2. Can you tell us about your educational background and how you got interested in the field of astronomy/astrophysics?

I come from a single parent family from a low economic background. I got interested in astronomy/astrophysics thanks to my highschool physics teacher. However, I was never fully passionate about astronomy until working with my master’s mentor on a research project at the end of my MPhys in Physics with Astrophysics course at Northumbria University (in the north of England, where I initially went to pursue a career in professional basketball). I received my PhD in astrophysics from the Astrophysics Research Institute at Liverpool John Moores University (UK). I am currently a post-doc at the Flatiron Institute in New York. 

3. What projects are you currently working on and what are you most excited about?

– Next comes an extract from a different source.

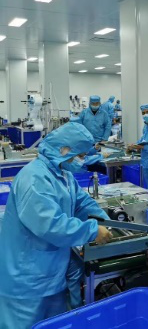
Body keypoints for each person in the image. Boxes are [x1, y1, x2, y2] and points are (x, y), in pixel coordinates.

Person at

I have my fingers in a lot of pies. However, one of the projects I am very excited about is the idea of using the element abundance measurements that APOGEE/Milky Way Mapper in synergy with the data from the Gaia telescope to develop Galactic Dynamics frameworks, and in turn measure the orbital structure and mass density distribution of the Milky Way. Doing this, we have for the first time measured the amount of total mass and dark matter mass around the Sun with chemical abundances (!). However, I am interested in all things Local Group, and specifically the formation and evolution of our Galaxy.

4. Can you describe how you balance work and personal life, and what advice would you give to someone just starting in the field?

My time as a student-athlete quickly taught me how to organise my day, so I have learned how to manage my time through trial and error over the years. For someone starting out, I would suggest writing down a list of the basic tasks your work demands, and then setting up a work flow that suits your needs (e.g., I like to get the logistical and administrative tasks done when I first get in, so that I can leave the rest of my day to fun science). The way I see it is, you should enjoy what you do, so structure the day so that you can ensure you are enjoying your job.

5. Can you share with us a unique hobby or interest that you have outside of work?

I love sports. I love playing basketball, although I haven’t had much time to do this lately… I also like nature and outdoor activities. I like going to concerts, shows, and spending time with my family/friends.